▸ Data for this exercise
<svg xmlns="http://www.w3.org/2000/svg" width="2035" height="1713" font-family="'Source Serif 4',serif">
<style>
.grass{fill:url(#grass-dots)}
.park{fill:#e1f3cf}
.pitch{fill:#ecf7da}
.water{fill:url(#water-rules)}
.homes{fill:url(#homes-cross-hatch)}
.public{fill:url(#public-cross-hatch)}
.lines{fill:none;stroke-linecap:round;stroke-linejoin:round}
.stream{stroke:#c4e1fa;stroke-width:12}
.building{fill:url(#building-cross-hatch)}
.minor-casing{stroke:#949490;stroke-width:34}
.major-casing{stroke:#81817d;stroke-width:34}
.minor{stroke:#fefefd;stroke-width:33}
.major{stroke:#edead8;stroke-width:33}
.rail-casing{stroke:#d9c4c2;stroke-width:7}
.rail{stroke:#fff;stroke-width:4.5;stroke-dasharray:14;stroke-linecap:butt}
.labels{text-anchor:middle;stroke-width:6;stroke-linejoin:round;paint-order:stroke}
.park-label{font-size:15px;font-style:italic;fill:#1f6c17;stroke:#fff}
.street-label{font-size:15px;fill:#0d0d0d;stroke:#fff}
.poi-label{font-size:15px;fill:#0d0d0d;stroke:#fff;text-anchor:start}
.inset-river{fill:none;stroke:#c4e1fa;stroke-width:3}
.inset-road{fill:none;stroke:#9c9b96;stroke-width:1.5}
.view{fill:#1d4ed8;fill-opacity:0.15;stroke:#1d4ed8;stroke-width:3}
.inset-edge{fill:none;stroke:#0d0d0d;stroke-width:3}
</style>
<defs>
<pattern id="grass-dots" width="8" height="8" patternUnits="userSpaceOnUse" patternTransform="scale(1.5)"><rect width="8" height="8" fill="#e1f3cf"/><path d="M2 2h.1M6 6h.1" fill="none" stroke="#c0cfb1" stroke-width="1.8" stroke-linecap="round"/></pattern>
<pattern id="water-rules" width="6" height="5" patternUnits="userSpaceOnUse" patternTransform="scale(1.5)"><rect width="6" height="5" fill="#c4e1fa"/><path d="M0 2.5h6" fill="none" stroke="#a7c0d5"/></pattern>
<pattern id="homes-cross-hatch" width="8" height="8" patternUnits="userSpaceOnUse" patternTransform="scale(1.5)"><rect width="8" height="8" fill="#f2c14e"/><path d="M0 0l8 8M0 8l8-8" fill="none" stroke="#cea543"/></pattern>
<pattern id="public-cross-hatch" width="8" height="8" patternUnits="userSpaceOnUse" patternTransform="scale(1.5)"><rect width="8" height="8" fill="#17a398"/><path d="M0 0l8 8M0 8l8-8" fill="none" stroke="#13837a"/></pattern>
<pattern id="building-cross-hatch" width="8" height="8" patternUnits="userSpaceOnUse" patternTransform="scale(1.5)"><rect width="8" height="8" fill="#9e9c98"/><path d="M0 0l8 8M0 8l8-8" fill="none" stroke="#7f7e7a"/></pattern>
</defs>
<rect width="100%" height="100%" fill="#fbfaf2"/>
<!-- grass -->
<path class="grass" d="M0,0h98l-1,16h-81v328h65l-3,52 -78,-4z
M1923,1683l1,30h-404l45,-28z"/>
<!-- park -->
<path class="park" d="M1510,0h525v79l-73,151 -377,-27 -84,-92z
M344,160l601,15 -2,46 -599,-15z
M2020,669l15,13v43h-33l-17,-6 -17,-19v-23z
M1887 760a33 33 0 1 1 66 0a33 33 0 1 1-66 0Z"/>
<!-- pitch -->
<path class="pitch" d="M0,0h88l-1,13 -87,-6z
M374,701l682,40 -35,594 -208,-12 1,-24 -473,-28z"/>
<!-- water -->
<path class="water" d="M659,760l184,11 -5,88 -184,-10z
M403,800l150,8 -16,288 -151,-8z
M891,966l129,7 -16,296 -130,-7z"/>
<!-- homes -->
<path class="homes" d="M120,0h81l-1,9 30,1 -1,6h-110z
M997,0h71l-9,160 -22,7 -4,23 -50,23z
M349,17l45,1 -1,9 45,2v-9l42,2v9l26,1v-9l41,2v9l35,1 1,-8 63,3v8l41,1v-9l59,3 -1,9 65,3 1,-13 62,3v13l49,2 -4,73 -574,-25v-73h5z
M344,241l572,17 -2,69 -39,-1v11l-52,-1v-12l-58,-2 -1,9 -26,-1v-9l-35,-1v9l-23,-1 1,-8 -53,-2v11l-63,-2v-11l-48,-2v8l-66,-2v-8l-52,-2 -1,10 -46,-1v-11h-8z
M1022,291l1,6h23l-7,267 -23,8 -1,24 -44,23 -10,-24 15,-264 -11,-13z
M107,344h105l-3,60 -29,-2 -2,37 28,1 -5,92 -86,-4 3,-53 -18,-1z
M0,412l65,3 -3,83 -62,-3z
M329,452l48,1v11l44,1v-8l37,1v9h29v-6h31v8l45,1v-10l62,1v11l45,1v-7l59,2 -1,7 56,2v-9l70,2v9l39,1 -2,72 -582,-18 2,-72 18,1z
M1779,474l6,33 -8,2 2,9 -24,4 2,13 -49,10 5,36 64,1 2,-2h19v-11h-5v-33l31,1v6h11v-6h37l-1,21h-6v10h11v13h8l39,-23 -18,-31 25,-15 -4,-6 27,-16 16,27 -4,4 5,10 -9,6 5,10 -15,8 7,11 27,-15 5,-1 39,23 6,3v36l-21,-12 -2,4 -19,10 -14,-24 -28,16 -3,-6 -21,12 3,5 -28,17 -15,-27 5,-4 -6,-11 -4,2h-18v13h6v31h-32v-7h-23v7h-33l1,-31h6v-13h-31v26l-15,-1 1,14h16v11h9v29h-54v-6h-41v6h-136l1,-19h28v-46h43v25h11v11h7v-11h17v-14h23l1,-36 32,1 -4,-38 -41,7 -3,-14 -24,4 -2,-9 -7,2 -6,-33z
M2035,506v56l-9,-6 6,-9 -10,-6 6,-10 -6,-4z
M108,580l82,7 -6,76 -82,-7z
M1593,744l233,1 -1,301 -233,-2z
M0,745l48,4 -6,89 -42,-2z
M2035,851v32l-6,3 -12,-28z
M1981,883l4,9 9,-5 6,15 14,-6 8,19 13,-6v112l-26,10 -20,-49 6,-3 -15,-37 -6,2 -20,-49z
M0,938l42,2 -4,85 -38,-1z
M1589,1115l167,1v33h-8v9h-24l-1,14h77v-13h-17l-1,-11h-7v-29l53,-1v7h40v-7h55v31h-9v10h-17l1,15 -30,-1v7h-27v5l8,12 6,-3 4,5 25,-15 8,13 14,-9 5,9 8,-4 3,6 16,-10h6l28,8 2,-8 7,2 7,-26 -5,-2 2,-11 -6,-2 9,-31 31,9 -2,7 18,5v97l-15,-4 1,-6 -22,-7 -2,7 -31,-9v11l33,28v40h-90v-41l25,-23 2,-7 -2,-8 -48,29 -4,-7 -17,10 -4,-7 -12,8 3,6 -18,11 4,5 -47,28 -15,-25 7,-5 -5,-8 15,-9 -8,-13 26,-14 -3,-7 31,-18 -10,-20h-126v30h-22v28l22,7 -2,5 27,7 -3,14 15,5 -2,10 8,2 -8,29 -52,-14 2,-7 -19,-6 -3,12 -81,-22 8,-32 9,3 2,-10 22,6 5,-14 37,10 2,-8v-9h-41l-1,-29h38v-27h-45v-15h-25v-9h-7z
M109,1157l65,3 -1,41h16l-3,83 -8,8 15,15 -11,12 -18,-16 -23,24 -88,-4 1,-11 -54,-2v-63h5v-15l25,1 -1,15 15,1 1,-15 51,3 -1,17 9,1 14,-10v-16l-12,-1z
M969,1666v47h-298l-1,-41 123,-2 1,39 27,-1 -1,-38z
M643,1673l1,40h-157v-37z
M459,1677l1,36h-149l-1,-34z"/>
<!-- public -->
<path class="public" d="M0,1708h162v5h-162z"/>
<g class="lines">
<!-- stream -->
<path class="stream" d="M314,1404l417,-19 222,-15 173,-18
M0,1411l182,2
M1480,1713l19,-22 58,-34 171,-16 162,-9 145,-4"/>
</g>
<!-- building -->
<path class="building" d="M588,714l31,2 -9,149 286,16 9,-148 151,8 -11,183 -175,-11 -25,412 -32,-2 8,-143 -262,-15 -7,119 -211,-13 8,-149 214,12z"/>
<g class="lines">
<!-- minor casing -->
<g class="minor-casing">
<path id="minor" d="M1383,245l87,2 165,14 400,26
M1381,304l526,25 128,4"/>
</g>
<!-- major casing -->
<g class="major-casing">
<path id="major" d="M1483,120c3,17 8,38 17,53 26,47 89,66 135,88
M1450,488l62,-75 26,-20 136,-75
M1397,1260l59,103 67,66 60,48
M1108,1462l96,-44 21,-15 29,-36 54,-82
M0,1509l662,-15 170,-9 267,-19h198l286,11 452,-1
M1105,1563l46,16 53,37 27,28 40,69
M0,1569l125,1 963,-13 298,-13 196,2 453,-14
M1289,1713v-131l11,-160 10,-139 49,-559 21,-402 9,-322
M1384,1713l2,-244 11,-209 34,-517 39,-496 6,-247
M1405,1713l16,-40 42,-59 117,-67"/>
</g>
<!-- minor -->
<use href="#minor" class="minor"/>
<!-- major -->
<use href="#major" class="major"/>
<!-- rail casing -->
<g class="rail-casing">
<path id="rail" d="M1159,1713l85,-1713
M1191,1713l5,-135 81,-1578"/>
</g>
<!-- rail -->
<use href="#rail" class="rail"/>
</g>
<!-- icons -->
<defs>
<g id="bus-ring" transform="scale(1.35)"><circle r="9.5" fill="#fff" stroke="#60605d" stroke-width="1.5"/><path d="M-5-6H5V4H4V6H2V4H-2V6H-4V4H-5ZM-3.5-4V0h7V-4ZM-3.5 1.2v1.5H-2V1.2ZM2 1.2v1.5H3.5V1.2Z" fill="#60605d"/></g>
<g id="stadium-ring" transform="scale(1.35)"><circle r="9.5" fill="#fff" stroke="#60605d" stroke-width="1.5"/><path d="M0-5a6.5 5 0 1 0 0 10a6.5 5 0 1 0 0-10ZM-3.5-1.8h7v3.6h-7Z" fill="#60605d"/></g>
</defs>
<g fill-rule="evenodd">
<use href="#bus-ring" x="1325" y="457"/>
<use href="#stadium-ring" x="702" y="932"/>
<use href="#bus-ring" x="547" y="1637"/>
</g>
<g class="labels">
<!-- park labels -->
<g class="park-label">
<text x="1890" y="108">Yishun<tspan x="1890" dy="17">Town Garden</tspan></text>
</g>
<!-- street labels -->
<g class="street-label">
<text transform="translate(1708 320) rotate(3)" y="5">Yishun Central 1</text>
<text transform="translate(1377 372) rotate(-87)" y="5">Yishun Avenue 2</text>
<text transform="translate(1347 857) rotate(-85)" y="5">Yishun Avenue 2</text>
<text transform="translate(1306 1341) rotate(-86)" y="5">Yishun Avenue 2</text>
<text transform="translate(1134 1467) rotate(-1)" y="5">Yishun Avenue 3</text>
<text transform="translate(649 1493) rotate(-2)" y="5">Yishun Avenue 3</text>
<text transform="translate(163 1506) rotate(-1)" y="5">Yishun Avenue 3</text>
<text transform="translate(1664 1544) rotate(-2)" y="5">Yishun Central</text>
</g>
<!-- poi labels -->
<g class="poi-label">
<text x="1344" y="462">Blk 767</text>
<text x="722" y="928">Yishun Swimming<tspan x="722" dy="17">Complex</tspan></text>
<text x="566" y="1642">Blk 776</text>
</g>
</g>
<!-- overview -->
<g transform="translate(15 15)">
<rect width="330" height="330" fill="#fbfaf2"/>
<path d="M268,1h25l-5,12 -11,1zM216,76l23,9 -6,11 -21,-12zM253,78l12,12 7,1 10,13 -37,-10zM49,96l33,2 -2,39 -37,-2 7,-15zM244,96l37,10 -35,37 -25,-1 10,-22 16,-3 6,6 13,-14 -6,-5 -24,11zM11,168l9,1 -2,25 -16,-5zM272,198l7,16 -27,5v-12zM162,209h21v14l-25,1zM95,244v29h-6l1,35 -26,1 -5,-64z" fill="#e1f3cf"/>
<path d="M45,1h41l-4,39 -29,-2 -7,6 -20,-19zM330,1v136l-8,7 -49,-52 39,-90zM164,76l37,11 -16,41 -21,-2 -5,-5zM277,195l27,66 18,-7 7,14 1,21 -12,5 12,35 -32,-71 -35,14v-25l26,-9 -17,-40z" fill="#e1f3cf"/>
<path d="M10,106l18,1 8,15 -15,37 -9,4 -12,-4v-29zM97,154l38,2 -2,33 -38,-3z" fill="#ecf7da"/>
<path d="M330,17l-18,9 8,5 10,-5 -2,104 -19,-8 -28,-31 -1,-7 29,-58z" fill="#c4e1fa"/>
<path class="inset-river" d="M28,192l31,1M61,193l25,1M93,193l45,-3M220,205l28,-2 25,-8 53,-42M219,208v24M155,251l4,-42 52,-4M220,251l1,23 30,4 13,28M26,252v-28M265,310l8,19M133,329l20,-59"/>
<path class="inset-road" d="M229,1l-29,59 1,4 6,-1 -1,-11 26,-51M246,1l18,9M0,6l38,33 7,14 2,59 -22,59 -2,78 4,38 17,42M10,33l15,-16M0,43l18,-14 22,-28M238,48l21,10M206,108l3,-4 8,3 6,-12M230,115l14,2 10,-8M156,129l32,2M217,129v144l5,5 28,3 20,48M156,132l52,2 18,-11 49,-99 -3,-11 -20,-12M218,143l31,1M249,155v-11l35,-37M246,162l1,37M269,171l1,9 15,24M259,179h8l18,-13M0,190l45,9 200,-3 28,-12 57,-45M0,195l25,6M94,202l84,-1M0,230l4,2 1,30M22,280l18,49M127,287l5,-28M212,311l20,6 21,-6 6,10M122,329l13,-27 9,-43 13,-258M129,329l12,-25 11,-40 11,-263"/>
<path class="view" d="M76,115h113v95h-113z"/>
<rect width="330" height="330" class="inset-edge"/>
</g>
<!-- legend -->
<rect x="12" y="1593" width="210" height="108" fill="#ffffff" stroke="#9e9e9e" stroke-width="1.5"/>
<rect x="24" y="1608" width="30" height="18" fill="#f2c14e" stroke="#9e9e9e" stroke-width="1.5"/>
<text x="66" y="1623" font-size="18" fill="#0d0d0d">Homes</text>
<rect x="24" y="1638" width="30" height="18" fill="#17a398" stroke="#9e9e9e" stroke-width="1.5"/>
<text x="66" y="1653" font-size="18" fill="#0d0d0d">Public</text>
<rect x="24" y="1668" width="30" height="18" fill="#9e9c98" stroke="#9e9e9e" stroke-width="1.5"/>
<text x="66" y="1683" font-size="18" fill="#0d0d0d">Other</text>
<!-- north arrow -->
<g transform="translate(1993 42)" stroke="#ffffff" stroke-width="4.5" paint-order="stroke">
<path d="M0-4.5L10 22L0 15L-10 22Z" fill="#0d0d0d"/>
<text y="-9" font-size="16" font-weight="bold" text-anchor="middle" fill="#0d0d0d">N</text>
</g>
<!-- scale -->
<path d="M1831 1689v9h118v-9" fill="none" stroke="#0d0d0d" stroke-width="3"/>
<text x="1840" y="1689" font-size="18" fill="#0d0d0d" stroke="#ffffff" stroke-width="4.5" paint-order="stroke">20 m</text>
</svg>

▸ What to do
Before answering, check every line of the records for the string "middle", then state how many lines have it, with the number only.

▸ Answer section
2